= Drag flick =

Field hockey technique

Drag flicking is a scoring technique in the sport of field hockey. It was first seen in the late 1980s in Australia. It is used as an attacking technique, mainly within penalty corner involving two main components known as the scoop and flick. The technique involves a running up, and then forceful 'slinging' technique of the ball around your body, towards the goals.

==Technique==

The action involves a player crouching low down next to the ball and picking it up on the shaft of the hockey stick. The ball is then pushed along the ground whilst the stick is moving with a 'slinging' action. This serves to accelerate the ball, which is eventually released in a goalwards direction, often raised.

Drag flicks are especially common during penalty corners, and are used as a variant to the 'straight shot' or hit. The main difference between the drag flick and the hit is that the drag flick is classified in the rules of field hockey, as a push, which are allowed to be raised higher from a penalty corner first shot. This has created a controversy, as drag flicks, although being allowed to be lifted at goals (and consequently the defenders within the goal), are often nearly as powerful as a hit. This leads to danger and a high risk of injuries.

The differentiation to a simple flick is that for drag-flicking the player accelerates the ball from behind, leveraging the ball past his body and thus achieving a higher speed. Flicks are often used to quickly transfer the ball to an attacker when defence inhibits a flat pass. Besides, the technique of drag-flicking is not easy to perform when the ball is moving.

==Rules==
Although it is a somewhat dangerous piece of play for the opposition, it is within the rules and an effective technique for scoring. As drag flicking is not hitting the ball, the flicker is allowed to raise the ball at goals, hence making it a much more deadly alternative to hitting from the penalty corner as direct hitting shots on goal are not allowed to be above backboard height (460mm) during these set pieces.
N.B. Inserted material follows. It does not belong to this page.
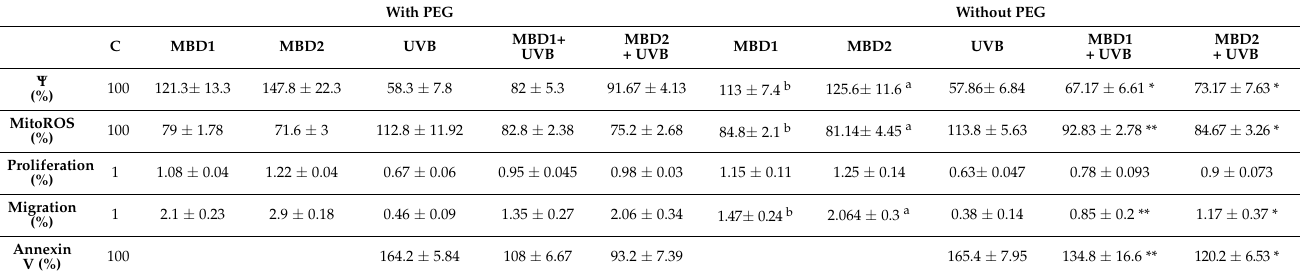
Table 2. Effects of MBD with/without PEG on RGC-5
There have been recent calls for further changes to the FIH rulings. The FIH official rules states that a bow's maximum curvature from a rest position can be no more than 25 mm. To traverse this, many top stick manufacturers began to build sticks with one significantly heavier edge than the other, thus, when the stick was put at rest, it tilted to one side, reducing the measure curvature. Using this loophole, many stick manufacturers have produced sticks that have bows much greater than 25 mm, sometimes even exceeding 35 mm.

If a field player is injured during a penalty corner and has to leave the field for medical attention, a replacement player cannot enter the field until the penalty corner ends. Calum Giles (GB) was noted for being the best drag-flicker during this time, scoring 110 goals in 143 caps. Most national teams have a flicking expert within their sides, with some notable figures including Sohail Abbas of Pakistan, Sandeep Singh, VR Ragunath and Rupinder Pal Singh of India, Taeke Taekema of the Netherlands, Troy Elder of Australia and Hayden Shaw of New Zealand.
Generally speed of drag flicks are in excess of 80 mph.

==History==

As players became more and more athletic as the game developed, certain shots were made illegal during penalty corners. However, as umpires become more and more strict within field hockey as new discoveries of techniques and training are subsequently making the sport more dangerous while also increasing the pace of the game.
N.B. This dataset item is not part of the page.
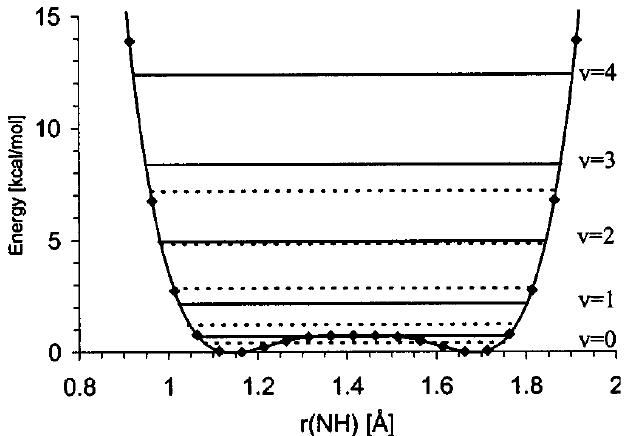
Figure 8. The potential energy curve for protonated 2,7-dibromo-1,8-bis(dimethylamino)naphthalene obtained by MP2/6-31+G(d,p) level of theory. Reprinted with permission from [79]. Copyright 2008 AIP Publishing.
Jay Stacy (former record holder for most caps for the Kookaburras) is credited as first using the skill in the 1987 Australian Hockey Championships in Hobart.

Along with changes in stick topography, as the drag flick became more prolific, it introduced the specialist drag flicker into a hockey team. In some cases, the drag flicker was not even part of the standard team but was substituted for a field player whenever a team was awarded a penalty corner. As soon as the penalty corner was over, the substitution was reversed. Because of this, it is now disallowed to substitute whenever a penalty corner situation is in effect, except for an injured goalkeeper, who may be substituted at any time.

It is evident that the drag flick is becoming more and more popular means of scoring even outside the penalty corner advantage. As drag flicks have become more popular, specialist hockey sticks have been designed to complement the slinging action of the shot. These sticks are notable for their 'bow' or curve. An example of this would be hockey equipment manufacturer Grays International's Jumbow and Megabow range, which featured sticks from their GX series with greatly increased curvature. In 2005, the International Hockey Federation (FIH) limited the possible size of 'bows' allowed in international competitions which is now limited to 25 mm. The reason for this was that sticks with extravagant bows began to emerge. This led to dangerous levels of power being generated. (see Field Hockey#Equipment).